Extracted entries:
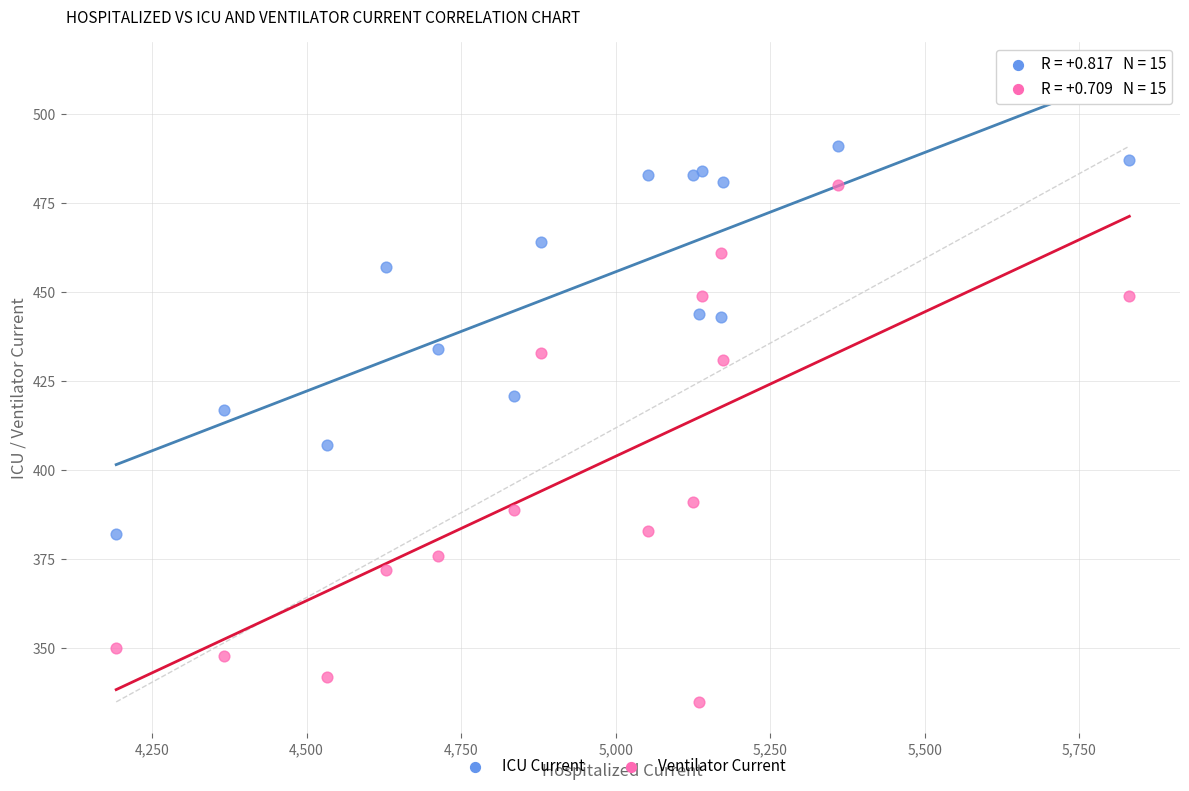

Which series reaches the maximum Y coordinate?

ICU Current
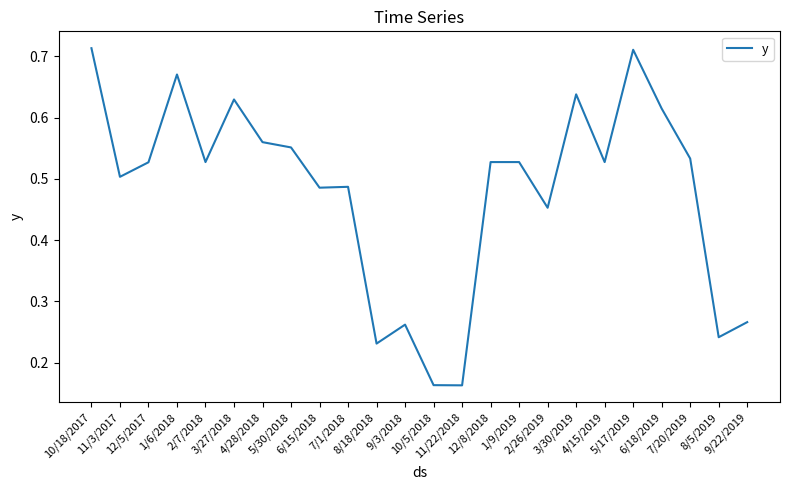

The value at 4/15/2019 is 0.5. True or false?

True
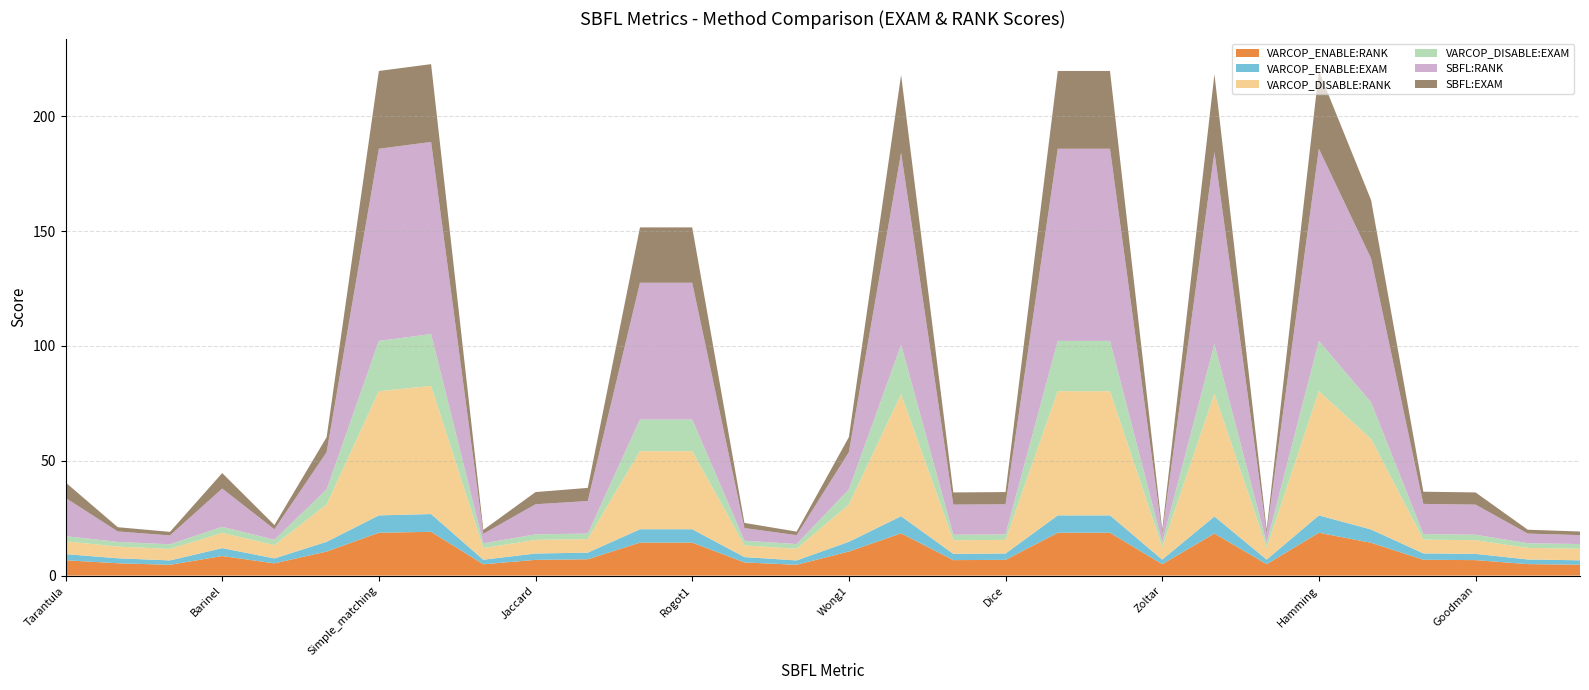

Reading right to left, list all the values displayed in this chart.

VARCOP_ENABLE:RANK: 4.7	5.0	6.7	6.9	14.3	18.7	5.0	18.3	5.0	18.7	18.7	6.9	6.7	18.4	10.5	4.7	5.7	14.4	14.4	7.1	6.9	4.9	19.1	18.7	10.5	5.3	8.5	4.7	5.4	6.7
VARCOP_ENABLE:EXAM: 1.9	2.0	2.7	2.8	5.8	7.6	2.0	7.4	2.0	7.6	7.6	2.8	2.7	7.5	4.2	1.9	2.3	5.8	5.8	2.9	2.8	2.0	7.7	7.6	4.2	2.2	3.4	1.9	2.2	2.7
VARCOP_DISABLE:RANK: 5.0	5.0	5.9	6.0	39.4	54.1	5.1	53.4	5.3	54.1	54.1	5.9	5.9	53.1	16.2	5.1	5.1	34.0	34.0	5.9	5.9	5.1	55.8	54.1	16.2	5.8	6.6	5.0	5.1	5.6
VARCOP_DISABLE:EXAM: 2.0	2.0	2.4	2.4	15.9	21.9	2.1	21.6	2.2	21.9	21.9	2.4	2.4	21.5	6.6	2.1	2.1	13.8	13.8	2.4	2.4	2.1	22.6	21.9	6.6	2.3	2.7	2.0	2.1	2.2
SBFL:RANK: 3.9	4.2	13.1	13.1	62.7	83.7	4.2	83.7	3.9	83.7	83.7	13.1	13.1	83.7	16.2	3.9	5.5	59.6	59.6	14.1	13.1	4.1	83.7	83.7	16.2	4.6	16.7	3.9	4.6	16.7
SBFL:EXAM: 1.6	1.7	5.3	5.3	25.4	33.9	1.7	33.9	1.6	33.9	33.9	5.3	5.3	33.9	6.6	1.6	2.2	24.1	24.1	5.7	5.3	1.7	33.9	33.9	6.6	1.8	6.7	1.6	1.8	6.7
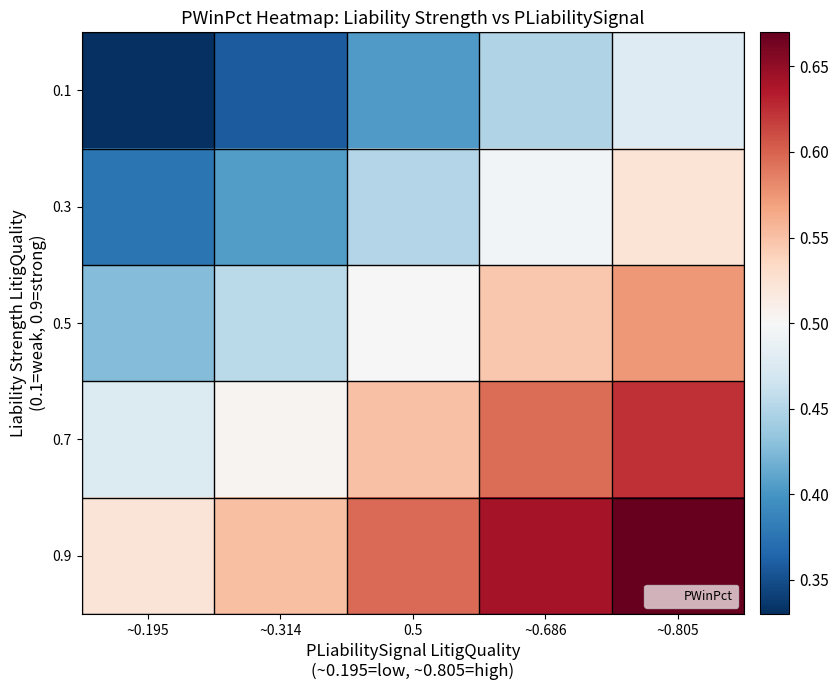

Reading left to right, extract all data points from this chart.

0.1: ~0.195=0.3	~0.314=0.4	0.5=0.4	~0.686=0.4	~0.805=0.5
0.3: ~0.195=0.4	~0.314=0.4	0.5=0.5	~0.686=0.5	~0.805=0.5
0.5: ~0.195=0.4	~0.314=0.5	0.5=0.5	~0.686=0.5	~0.805=0.6
0.7: ~0.195=0.5	~0.314=0.5	0.5=0.5	~0.686=0.6	~0.805=0.6
0.9: ~0.195=0.5	~0.314=0.6	0.5=0.6	~0.686=0.6	~0.805=0.7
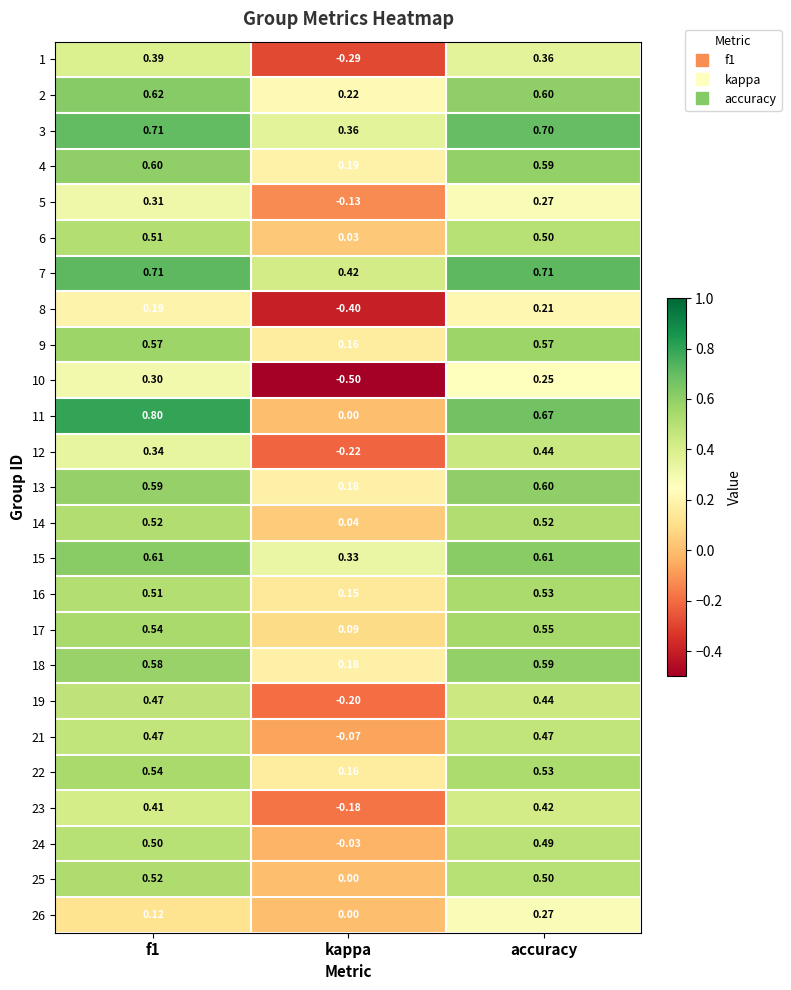

At which label does 10 reach its minimum?

kappa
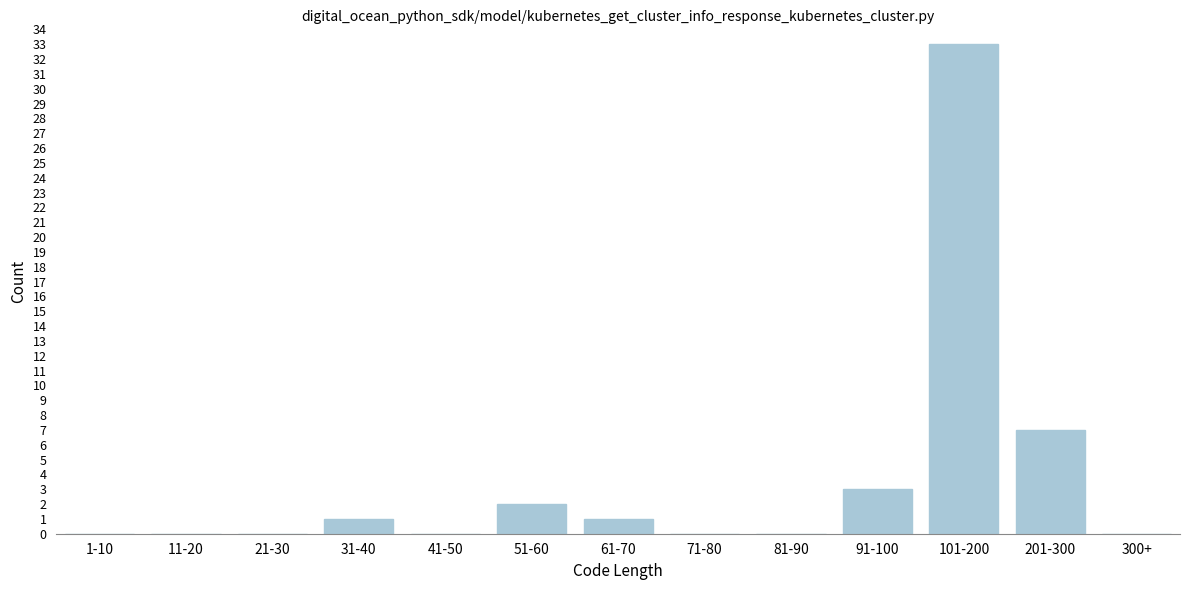

Reading left to right, what are all the values shown in this chart?

1-10=0	11-20=0	21-30=0	31-40=1	41-50=0	51-60=2	61-70=1	71-80=0	81-90=0	91-100=3	101-200=33	201-300=7	300+=0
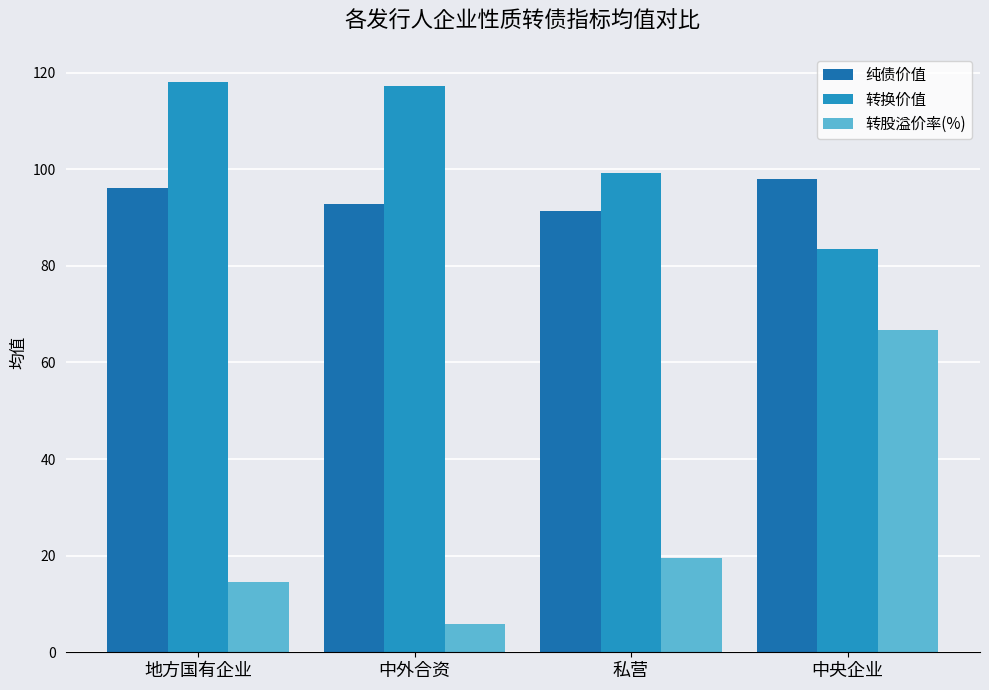

Which series has the largest total across all categories?

转换价值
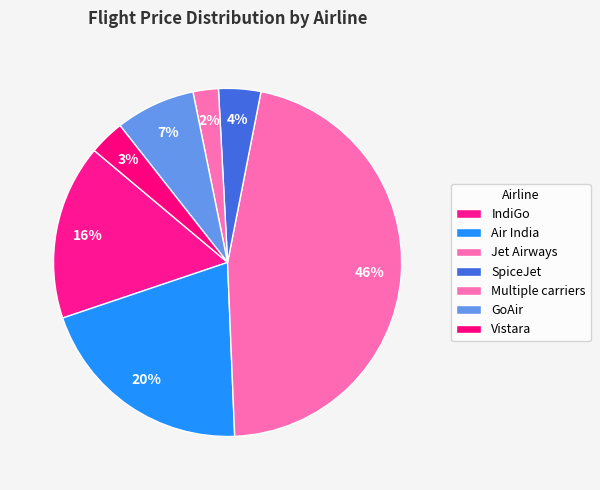

Count the number of slices in the pie.

7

Requirement:
Copy out the material from the line with "ICU Current" to the line with "Reading right to", leaving the pictures out of your answer.

Reply:
ICU Current

The value at 4/15/2019 is 0.5. True or false?

True

Reading right to left, list all the values displayed in this chart.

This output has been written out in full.